### Problem description
The listing must be copied out in full and exactly; no images go with it.
··· Data for this exercise
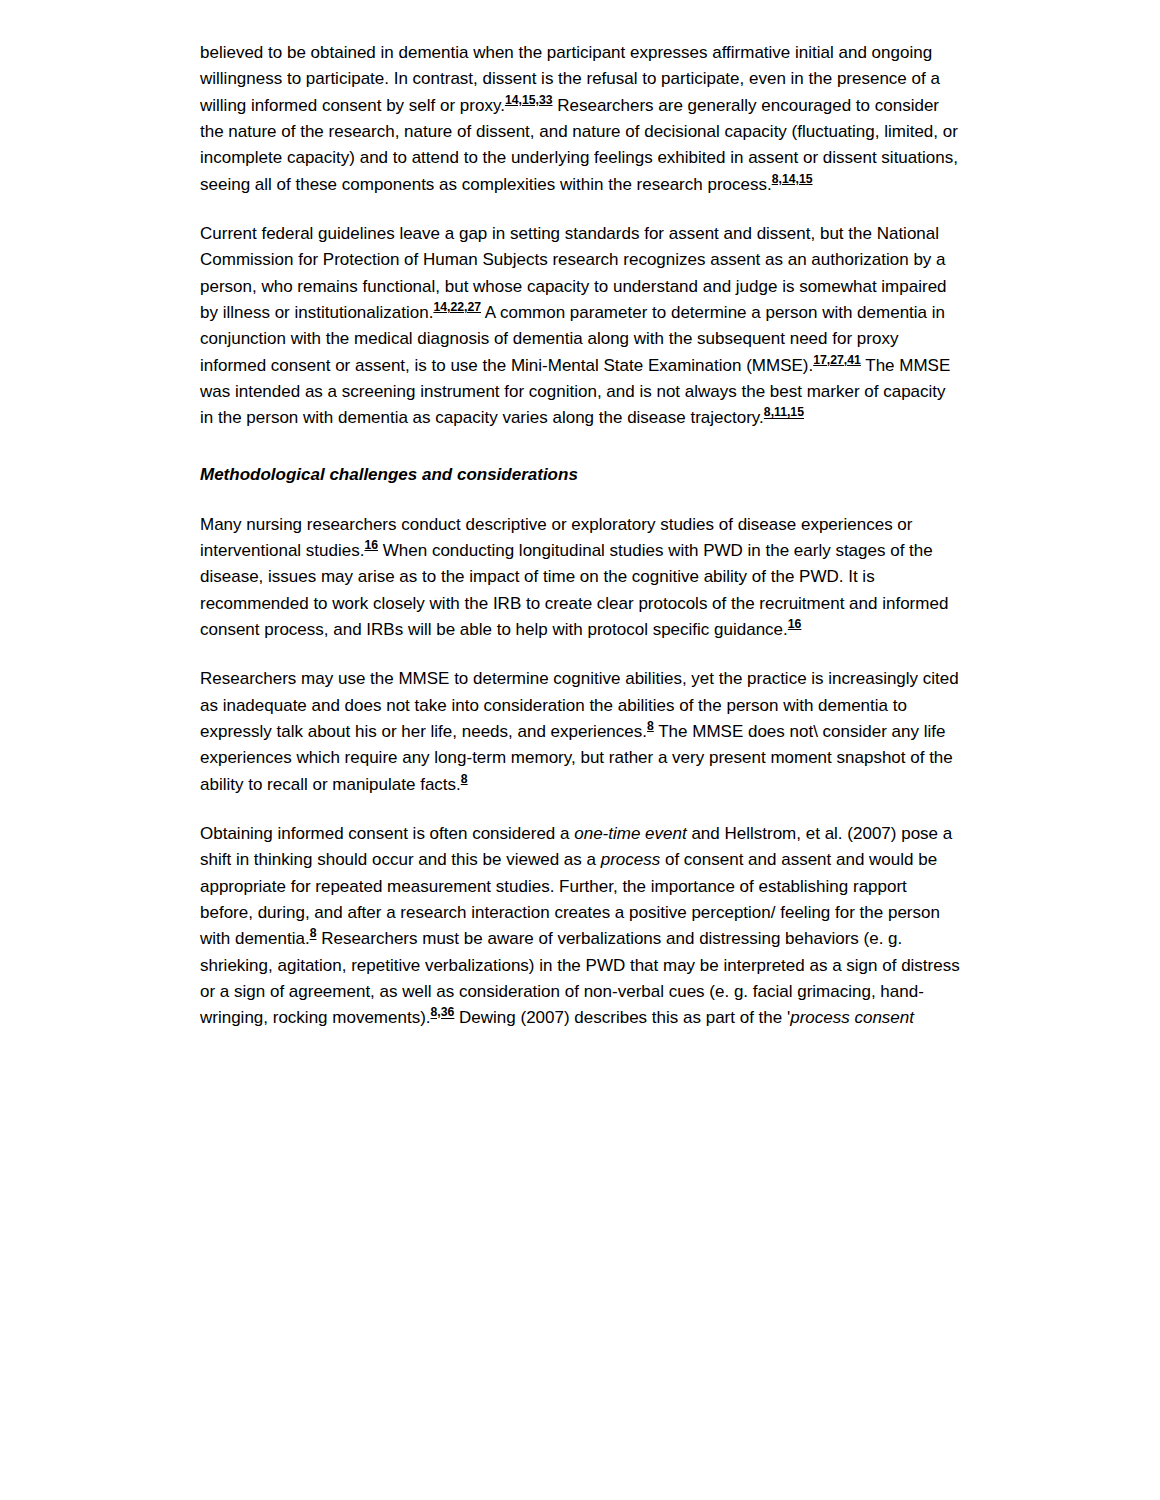believed to be obtained in dementia when the participant expresses affirmative initial and ongoing willingness to participate. In contrast, dissent is the refusal to participate, even in the presence of a willing informed consent by self or proxy.14,15,33 Researchers are generally encouraged to consider the nature of the research, nature of dissent, and nature of decisional capacity (fluctuating, limited, or incomplete capacity) and to attend to the underlying feelings exhibited in assent or dissent situations, seeing all of these components as complexities within the research process.8,14,15
Current federal guidelines leave a gap in setting standards for assent and dissent, but the National Commission for Protection of Human Subjects research recognizes assent as an authorization by a person, who remains functional, but whose capacity to understand and judge is somewhat impaired by illness or institutionalization.14,22,27 A common parameter to determine a person with dementia in conjunction with the medical diagnosis of dementia along with the subsequent need for proxy informed consent or assent, is to use the Mini-Mental State Examination (MMSE).17,27,41 The MMSE was intended as a screening instrument for cognition, and is not always the best marker of capacity in the person with dementia as capacity varies along the disease trajectory.8,11,15
Methodological challenges and considerations
Many nursing researchers conduct descriptive or exploratory studies of disease experiences or interventional studies.16 When conducting longitudinal studies with PWD in the early stages of the disease, issues may arise as to the impact of time on the cognitive ability of the PWD. It is recommended to work closely with the IRB to create clear protocols of the recruitment and informed consent process, and IRBs will be able to help with protocol specific guidance.16
Researchers may use the MMSE to determine cognitive abilities, yet the practice is increasingly cited as inadequate and does not take into consideration the abilities of the person with dementia to expressly talk about his or her life, needs, and experiences.8 The MMSE does not\ consider any life experiences which require any long-term memory, but rather a very present moment snapshot of the ability to recall or manipulate facts.8
Obtaining informed consent is often considered a one-time event and Hellstrom, et al. (2007) pose a shift in thinking should occur and this be viewed as a process of consent and assent and would be appropriate for repeated measurement studies. Further, the importance of establishing rapport before, during, and after a research interaction creates a positive perception/ feeling for the person with dementia.8 Researchers must be aware of verbalizations and distressing behaviors (e. g. shrieking, agitation, repetitive verbalizations) in the PWD that may be interpreted as a sign of distress or a sign of agreement, as well as consideration of non-verbal cues (e. g. facial grimacing, hand-wringing, rocking movements).8,36 Dewing (2007) describes this as part of the 'process consent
······
### Answer to this task
believed to be obtained in dementia when the participant expresses affirmative initial and ongoing willingness to participate. In contrast, dissent is the refusal to participate, even in the presence of a willing informed consent by self or proxy.14,15,33 Researchers are generally encouraged to consider the nature of the research, nature of dissent, and nature of decisional capacity (fluctuating, limited, or incomplete capacity) and to attend to the underlying feelings exhibited in assent or dissent situations, seeing all of these components as complexities within the research process.8,14,15
Current federal guidelines leave a gap in setting standards for assent and dissent, but the National Commission for Protection of Human Subjects research recognizes assent as an authorization by a person, who remains functional, but whose capacity to understand and judge is somewhat impaired by illness or institutionalization.14,22,27 A common parameter to determine a person with dementia in conjunction with the medical diagnosis of dementia along with the subsequent need for proxy informed consent or assent, is to use the Mini-Mental State Examination (MMSE).17,27,41 The MMSE was intended as a screening instrument for cognition, and is not always the best marker of capacity in the person with dementia as capacity varies along the disease trajectory.8,11,15
Methodological challenges and considerations
Many nursing researchers conduct descriptive or exploratory studies of disease experiences or interventional studies.16 When conducting longitudinal studies with PWD in the early stages of the disease, issues may arise as to the impact of time on the cognitive ability of the PWD. It is recommended to work closely with the IRB to create clear protocols of the recruitment and informed consent process, and IRBs will be able to help with protocol specific guidance.16
Researchers may use the MMSE to determine cognitive abilities, yet the practice is increasingly cited as inadequate and does not take into consideration the abilities of the person with dementia to expressly talk about his or her life, needs, and experiences.8 The MMSE does not\ consider any life experiences which require any long-term memory, but rather a very present moment snapshot of the ability to recall or manipulate facts.8
Obtaining informed consent is often considered a one-time event and Hellstrom, et al. (2007) pose a shift in thinking should occur and this be viewed as a process of consent and assent and would be appropriate for repeated measurement studies. Further, the importance of establishing rapport before, during, and after a research interaction creates a positive perception/ feeling for the person with dementia.8 Researchers must be aware of verbalizations and distressing behaviors (e. g. shrieking, agitation, repetitive verbalizations) in the PWD that may be interpreted as a sign of distress or a sign of agreement, as well as consideration of non-verbal cues (e. g. facial grimacing, hand-wringing, rocking movements).8,36 Dewing (2007) describes this as part of the 'process consent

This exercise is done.